H&M is the latest brand to charge for returns — and that might be good for the planet

Photo by Christopher Dilts / Bloomberg via Getty Images

The latest fashion trend in the UK seems to be brands charging customers to return items. While that sucks for consumer pocketbooks, it probably has a positive environmental impact. Free returns come with an environmental cost, namely more pollution and waste.

H&M is the latest brand to start charging for returns in the UK, BBC reported today. It joins Zara, Uniqlo, and several other clothing brands cutting their own costs by nixing free returns. The parent company that owns Zara, Inditex, and H&M make up the two biggest clothing retailers worldwide. If these policies start gaining traction outside of the UK, they could make a significant dent in the fashion industry’s environmental footprint.

Before you buy a thing, it has probably been on a lengthy journey by sea, air, truck — maybe even all three. That journey creates greenhouse gas emissions heating the planet and local air pollution (especially for what tend to be low-income communities of color near warehouses). Returning the product extends its journey, creating even more pollution. And there’s a good chance its final destination will be a landfill since it can be cheaper for a company to chuck the unwanted item rather than sell it again.

The popularity of online shopping with free returns has encouraged people to use their homes like dressing rooms. It’s easy to buy a product online, try it on at home, and then return an unsatisfactory item. And that has taken a growing toll on the environment. In the US, carbon dioxide emissions from hauling around returned goods grew from 15 to 24 million metric tons of CO2 between 2019 and 2022. That’s roughly equivalent to the climate pollution from more than 5.3 million gas-guzzling cars last year.

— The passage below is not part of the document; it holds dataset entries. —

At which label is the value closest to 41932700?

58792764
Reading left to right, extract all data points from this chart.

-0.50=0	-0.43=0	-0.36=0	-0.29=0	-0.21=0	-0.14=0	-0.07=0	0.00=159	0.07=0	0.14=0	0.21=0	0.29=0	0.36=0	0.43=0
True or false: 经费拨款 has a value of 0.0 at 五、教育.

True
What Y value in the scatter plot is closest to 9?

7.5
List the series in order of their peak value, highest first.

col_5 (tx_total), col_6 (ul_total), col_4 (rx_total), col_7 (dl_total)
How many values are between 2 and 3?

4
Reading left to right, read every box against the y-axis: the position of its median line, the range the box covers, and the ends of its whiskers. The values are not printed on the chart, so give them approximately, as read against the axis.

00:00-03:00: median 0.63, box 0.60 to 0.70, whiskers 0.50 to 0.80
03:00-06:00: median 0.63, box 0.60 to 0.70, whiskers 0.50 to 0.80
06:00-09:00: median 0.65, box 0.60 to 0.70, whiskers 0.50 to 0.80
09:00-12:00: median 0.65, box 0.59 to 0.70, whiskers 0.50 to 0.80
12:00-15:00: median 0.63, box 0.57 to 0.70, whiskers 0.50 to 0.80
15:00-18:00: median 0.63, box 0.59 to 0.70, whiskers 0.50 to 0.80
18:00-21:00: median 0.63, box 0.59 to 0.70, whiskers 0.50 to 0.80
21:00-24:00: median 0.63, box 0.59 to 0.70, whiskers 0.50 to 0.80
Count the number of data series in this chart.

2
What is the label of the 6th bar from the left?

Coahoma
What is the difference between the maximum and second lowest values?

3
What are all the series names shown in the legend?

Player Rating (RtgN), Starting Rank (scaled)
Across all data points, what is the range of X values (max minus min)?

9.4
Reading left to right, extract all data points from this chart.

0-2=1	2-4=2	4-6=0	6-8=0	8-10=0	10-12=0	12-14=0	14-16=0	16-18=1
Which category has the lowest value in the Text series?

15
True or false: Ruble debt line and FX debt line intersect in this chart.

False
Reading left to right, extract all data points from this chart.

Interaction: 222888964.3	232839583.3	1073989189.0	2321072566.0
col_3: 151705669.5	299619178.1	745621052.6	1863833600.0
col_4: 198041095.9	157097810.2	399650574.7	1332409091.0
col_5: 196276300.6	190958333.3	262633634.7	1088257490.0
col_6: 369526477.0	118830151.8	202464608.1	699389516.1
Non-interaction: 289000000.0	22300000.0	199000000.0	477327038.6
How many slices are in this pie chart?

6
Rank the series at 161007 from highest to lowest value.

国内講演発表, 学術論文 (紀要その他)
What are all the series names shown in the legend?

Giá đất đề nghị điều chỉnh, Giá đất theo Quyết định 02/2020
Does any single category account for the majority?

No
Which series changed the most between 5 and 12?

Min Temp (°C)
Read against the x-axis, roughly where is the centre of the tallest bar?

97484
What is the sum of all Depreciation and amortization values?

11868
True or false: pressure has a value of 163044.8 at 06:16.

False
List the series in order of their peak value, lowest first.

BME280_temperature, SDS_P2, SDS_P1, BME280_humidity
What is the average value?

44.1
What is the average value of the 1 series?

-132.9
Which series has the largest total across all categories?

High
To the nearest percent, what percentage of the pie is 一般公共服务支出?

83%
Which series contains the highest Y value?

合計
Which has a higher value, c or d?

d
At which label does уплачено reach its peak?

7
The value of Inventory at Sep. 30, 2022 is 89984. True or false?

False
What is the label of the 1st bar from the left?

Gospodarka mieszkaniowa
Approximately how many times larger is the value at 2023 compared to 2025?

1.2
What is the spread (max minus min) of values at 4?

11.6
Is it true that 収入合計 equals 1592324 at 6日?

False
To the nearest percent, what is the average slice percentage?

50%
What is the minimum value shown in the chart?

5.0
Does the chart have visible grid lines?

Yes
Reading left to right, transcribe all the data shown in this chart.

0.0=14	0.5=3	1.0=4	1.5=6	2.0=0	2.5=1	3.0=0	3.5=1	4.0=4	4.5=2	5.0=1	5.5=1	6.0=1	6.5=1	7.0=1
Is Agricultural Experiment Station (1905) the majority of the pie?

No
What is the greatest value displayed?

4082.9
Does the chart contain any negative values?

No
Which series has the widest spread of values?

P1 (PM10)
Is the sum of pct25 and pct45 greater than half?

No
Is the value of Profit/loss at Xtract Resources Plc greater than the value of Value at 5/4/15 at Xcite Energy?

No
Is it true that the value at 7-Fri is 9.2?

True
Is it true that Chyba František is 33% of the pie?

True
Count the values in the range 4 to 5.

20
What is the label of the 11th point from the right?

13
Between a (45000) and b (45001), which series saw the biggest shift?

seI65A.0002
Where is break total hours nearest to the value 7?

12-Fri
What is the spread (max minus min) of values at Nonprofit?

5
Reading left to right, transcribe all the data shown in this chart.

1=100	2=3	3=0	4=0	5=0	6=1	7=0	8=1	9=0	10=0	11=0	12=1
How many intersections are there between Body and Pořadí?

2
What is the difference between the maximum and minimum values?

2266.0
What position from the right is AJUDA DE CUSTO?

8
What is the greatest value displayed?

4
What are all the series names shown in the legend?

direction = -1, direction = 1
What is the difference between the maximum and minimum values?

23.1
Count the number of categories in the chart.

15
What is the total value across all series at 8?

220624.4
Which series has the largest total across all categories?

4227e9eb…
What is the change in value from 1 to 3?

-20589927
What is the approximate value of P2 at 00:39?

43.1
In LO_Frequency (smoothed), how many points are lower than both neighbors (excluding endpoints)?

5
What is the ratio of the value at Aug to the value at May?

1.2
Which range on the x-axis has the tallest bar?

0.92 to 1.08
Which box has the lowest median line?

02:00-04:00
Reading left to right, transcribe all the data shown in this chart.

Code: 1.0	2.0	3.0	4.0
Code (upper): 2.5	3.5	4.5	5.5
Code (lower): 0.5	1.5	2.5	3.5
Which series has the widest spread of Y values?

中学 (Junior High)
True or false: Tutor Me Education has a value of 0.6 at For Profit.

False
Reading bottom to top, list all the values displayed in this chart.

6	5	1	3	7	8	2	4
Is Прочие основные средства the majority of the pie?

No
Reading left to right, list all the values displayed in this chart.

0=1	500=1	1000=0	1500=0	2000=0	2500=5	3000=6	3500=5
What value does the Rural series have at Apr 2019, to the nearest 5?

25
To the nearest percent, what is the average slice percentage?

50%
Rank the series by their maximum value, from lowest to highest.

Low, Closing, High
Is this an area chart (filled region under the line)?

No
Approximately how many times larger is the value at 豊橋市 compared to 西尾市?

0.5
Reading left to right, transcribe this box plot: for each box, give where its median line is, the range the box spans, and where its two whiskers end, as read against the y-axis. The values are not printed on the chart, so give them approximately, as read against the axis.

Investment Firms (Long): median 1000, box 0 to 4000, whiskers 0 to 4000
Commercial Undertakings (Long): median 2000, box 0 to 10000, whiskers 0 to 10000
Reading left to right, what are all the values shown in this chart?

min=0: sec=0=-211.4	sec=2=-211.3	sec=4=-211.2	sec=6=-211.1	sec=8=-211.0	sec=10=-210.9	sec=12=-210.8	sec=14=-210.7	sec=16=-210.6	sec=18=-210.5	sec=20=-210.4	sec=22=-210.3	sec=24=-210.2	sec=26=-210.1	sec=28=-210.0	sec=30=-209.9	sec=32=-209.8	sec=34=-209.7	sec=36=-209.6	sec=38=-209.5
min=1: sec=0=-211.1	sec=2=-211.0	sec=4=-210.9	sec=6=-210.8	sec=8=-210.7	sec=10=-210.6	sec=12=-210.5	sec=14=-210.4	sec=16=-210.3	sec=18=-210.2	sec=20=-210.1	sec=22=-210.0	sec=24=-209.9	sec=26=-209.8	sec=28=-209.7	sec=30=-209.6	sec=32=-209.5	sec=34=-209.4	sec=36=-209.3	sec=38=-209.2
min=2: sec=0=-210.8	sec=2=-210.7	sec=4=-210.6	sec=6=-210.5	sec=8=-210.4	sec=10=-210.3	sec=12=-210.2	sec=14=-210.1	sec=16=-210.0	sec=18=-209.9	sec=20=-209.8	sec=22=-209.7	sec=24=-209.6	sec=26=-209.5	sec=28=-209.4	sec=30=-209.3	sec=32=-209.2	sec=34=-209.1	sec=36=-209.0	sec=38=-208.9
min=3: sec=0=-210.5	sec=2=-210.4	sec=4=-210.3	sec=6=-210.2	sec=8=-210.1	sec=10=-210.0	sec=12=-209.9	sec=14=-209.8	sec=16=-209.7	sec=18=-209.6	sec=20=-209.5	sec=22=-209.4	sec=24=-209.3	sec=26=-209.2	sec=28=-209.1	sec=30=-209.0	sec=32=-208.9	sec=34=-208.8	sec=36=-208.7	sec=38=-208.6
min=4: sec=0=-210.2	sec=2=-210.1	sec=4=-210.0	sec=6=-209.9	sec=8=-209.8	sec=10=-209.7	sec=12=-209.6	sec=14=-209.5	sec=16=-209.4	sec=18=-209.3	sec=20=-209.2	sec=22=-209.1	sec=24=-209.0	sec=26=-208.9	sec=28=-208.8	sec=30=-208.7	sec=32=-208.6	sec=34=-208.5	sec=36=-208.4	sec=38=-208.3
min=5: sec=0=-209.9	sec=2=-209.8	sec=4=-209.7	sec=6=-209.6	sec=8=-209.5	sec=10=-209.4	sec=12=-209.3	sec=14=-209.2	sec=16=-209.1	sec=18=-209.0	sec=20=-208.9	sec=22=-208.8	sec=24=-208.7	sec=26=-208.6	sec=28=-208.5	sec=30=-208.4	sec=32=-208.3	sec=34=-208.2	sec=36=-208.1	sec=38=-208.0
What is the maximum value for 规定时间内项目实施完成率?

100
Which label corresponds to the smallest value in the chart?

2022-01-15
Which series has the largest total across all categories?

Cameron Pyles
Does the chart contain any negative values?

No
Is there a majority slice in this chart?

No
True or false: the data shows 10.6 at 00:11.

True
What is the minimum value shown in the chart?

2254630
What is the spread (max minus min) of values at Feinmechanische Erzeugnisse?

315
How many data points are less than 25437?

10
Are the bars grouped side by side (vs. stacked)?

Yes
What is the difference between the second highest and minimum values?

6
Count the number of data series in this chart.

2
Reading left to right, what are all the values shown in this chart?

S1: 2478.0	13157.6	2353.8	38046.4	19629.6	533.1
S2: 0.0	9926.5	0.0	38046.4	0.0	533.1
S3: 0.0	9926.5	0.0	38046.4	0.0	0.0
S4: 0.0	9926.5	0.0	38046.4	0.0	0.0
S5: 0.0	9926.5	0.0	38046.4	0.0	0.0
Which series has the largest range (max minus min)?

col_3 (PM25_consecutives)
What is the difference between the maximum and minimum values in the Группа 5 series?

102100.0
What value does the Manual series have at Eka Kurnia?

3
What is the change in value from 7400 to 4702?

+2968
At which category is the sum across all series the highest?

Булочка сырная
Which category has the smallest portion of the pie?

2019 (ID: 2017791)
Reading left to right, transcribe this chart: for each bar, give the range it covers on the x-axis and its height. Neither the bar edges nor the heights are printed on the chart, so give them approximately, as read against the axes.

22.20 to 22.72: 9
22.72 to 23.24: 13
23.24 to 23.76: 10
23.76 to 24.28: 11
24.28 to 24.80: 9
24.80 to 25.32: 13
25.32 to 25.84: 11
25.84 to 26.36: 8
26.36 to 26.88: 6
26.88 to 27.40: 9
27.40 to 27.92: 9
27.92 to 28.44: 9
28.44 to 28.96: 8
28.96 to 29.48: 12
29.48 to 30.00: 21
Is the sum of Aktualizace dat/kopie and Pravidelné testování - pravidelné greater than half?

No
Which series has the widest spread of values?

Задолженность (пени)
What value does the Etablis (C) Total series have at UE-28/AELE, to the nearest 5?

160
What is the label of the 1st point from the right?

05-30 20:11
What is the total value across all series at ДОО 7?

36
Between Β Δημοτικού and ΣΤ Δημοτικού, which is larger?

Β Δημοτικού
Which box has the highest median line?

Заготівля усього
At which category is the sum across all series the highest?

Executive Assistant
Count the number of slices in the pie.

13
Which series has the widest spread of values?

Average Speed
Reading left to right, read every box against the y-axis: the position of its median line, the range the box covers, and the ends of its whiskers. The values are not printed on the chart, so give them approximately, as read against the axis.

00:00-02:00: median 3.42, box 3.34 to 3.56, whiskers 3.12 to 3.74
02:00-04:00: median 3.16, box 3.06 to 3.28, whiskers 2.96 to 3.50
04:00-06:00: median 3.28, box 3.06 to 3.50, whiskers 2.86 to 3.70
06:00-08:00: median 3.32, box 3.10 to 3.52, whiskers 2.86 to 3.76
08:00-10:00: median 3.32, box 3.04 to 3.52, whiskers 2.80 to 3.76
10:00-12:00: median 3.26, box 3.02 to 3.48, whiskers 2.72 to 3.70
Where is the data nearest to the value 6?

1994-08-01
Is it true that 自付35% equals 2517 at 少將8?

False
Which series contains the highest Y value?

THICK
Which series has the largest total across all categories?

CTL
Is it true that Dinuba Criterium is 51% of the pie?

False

Around half of online purchases are returned, The Guardian reports. But that doesn’t mean the items go back on the shelf; half of those returned products go up for sale again in the US. Nearly 10 billion pounds of returned merchandise wound in landfills in the US last year, according to one estimate.

Disincentivizing returns is one way companies can cut down on that waste and their greenhouse gas emissions. They can also give consumers more accurate and detailed information about products they market online. That might be able to stave off some returns by giving customers a better idea of what they’ll be getting in real life once a package gets to their door.